La construcción de un lugar al que puedan llamar hogar, de una comunidad en la que todos se ayuden no tiene mucho futuro en series como ‘Outlander’. Esa supuesta armonía es rápidamente puesta en entredicho con la llegada de personajes como Tom Christie (Mark Lewis Jones); otra interesantísima figura que creíamos que sería un enemigo de los Fraser, pero cuyo sentido de la justicia nos ha conquistado. El padre de Malva es un hombre lleno de contradicciones al que es imposible no querer, pues deberá superar el dolor de la pérdida de su hija para proteger a la sospechosa de matarla.

Coral, muy coral

Estos últimos eventos han venido a salvar un argumento, en mi opinión, un tanto lastrado por un protagonismo coral que no siempre le sienta bien a la serie. Tenemos a Fergus, sus problemas de alcoholismo, su intento de suicidio; a Marsali y la defensa de su niño recién nacido; a Ian y su historia con los Mohawk (que conste que el personaje de John Bell es uno de mis preferidos)… quizá demasiados protagonistas para tan solo ocho capítulos.

Aunque la diversidad de personajes en las series es prueba de la calidad dramática de las mismas, en este caso, me ha parecido que en muchas ocasiones se perdía el foco hacia subtramas no diremos menos interesantes, pero tal vez alejadas del motivo principal por el que seguimos la serie.

De todas estas subtramas, mención especial para dos. En primer lugar, Brianna (Sophie Skelton) y Roger (Richard Rankin). Se presentan como un remedo de Clarie y Jamie 2.0, pero creo que se quedan muy lejos de ese referente. Brianna es tan inteligente y valiente como su madre; y Roger tiene un sentido de la honestidad tan arraigado como Jamie, ¿dónde está el fallo? Sinceramente, esa trama en la que el matrimonio supuestamente está en peligro porque poco menos que una viuda ha invitado a cenar a Roger; y las dudas existenciales de él sobre si debe o no convertirse en pastor, me han parecido un poco anodinas.

En el otro lado de la balanza, un personaje como Lizzie (Caitlin O'Ryan), uno de esos caramelitos cuya sola presencia hace que se levante cualquier escena. Su trama poliamorosa con los gemelos Beardsley es sorprendente y divertida. Va a resultar muy curioso observar cómo evoluciona.

La séptima temporada, lo que nos espera

Aún antes de que se estrenara la sexta temporada, supimos que la serie estaba renovada por una séptima. Y menos mal, porque ya hemos dicho que la adaptación de ‘Viento y ceniza’ no ha sido completa y ese cliffhanger con Claire prisionera y Jamie a punto de ser empaquetado a Escocia nos había dejado en ascuas.

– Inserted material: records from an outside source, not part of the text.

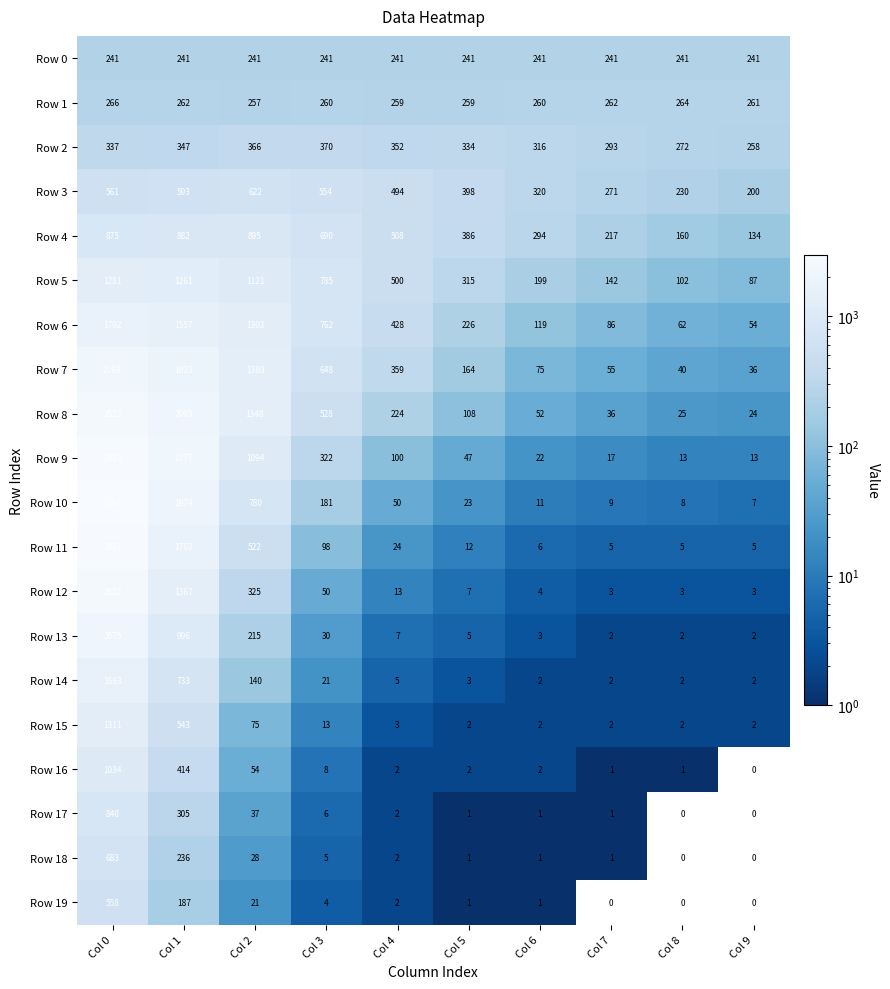

Which category has the highest value in the Row 11 series?

Col 0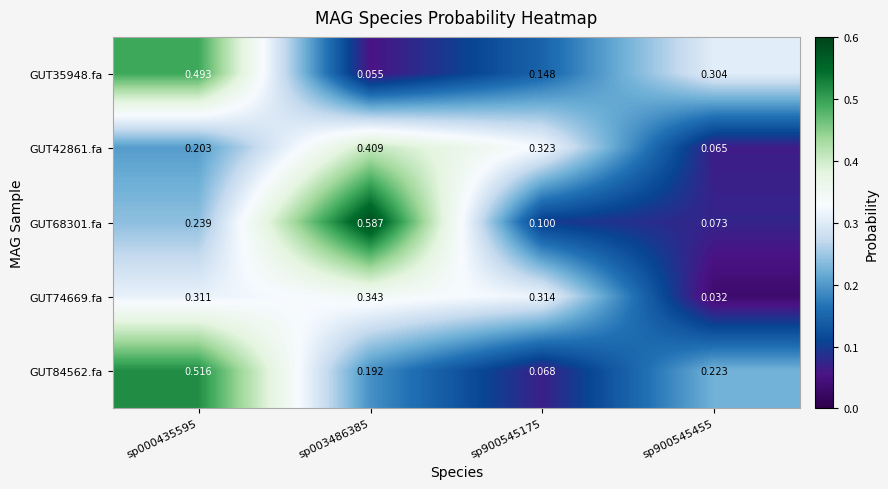

Is the value of GUT74669.fa at sp900545175 greater than the value of GUT35948.fa at sp003486385?

Yes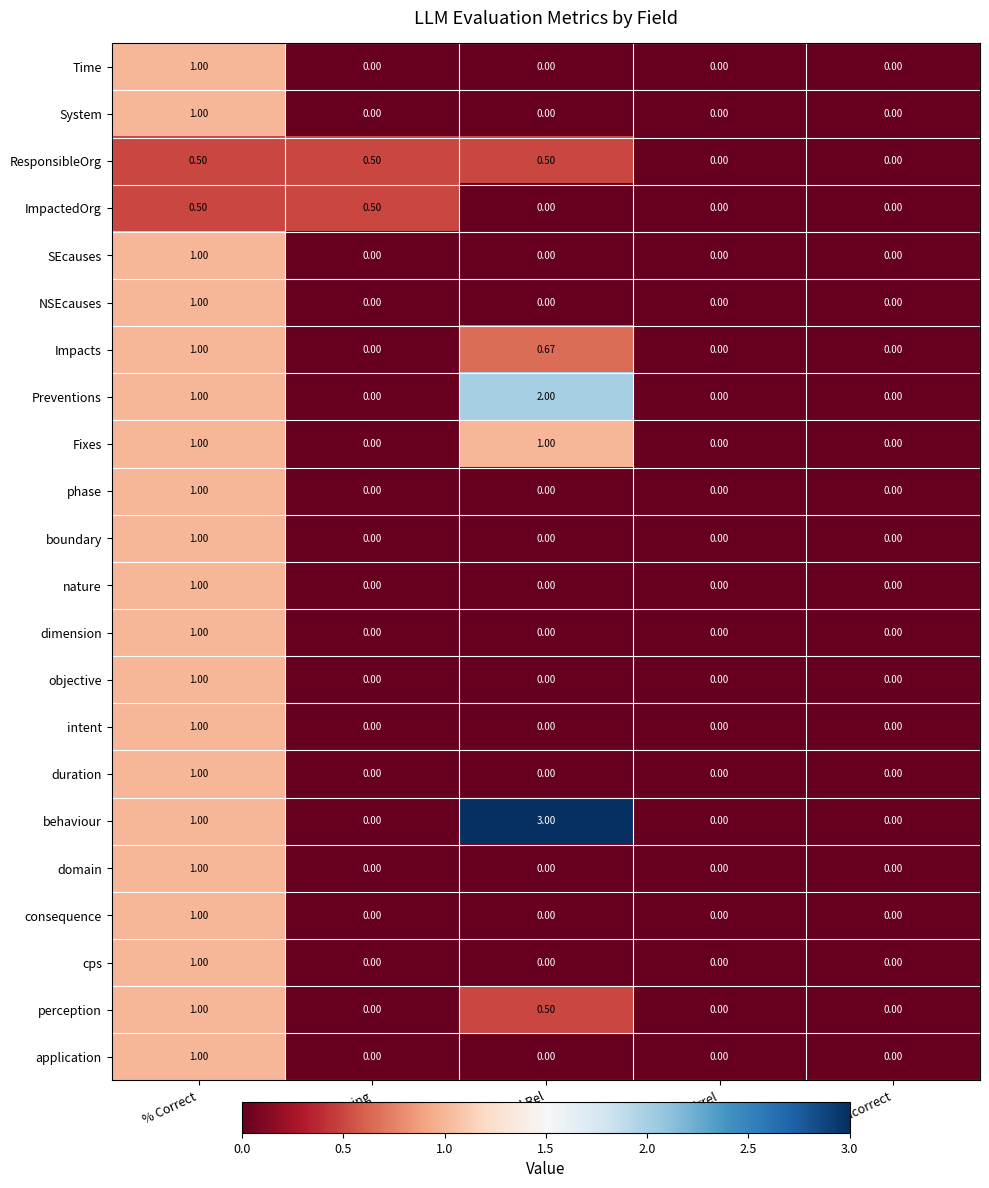

Between % Add Rel and % Add Irrel, which series saw the biggest shift?

behaviour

La séptima tanda de capítulos podría tener dos incorporaciones. Una ya está confirmada, se trata del hijo ilegítimo de Jamie, William Ramson, al que dará vida el actor Charles Vandervaart. Se trata de uno de esos personajes cuya aparición esperan con muchas ganas los fans de los libros. Por otro lado, puede que se revele la misteriosa identidad de ese viajero en el tiempo al que oímos silbar la ‘Marcha del coronel Bogey’. Las apuestas dicen que el personaje será Wendigo Donner, uno de los hombres de Brown en la quinta temporada y quien se alzaría como un nuevo y peligroso enemigo para Claire.

Y no es la única novedad para los seguidores de ‘Outlander’. El pasado mes de febrero, ya os contamos que se está preparando una precuela de la serie, a cargo de su showrunner, Matthew B. Roberts, y aunque no hay mucha más información al respecto, los rumores apuntan a que la serie podría centrarse en la juventud de Jamie o incluso en la vida de sus padres. Estamos deseando saber más.

Nota: las 5 primeras temporadas de 'Outlander' están disponibles en Netflix.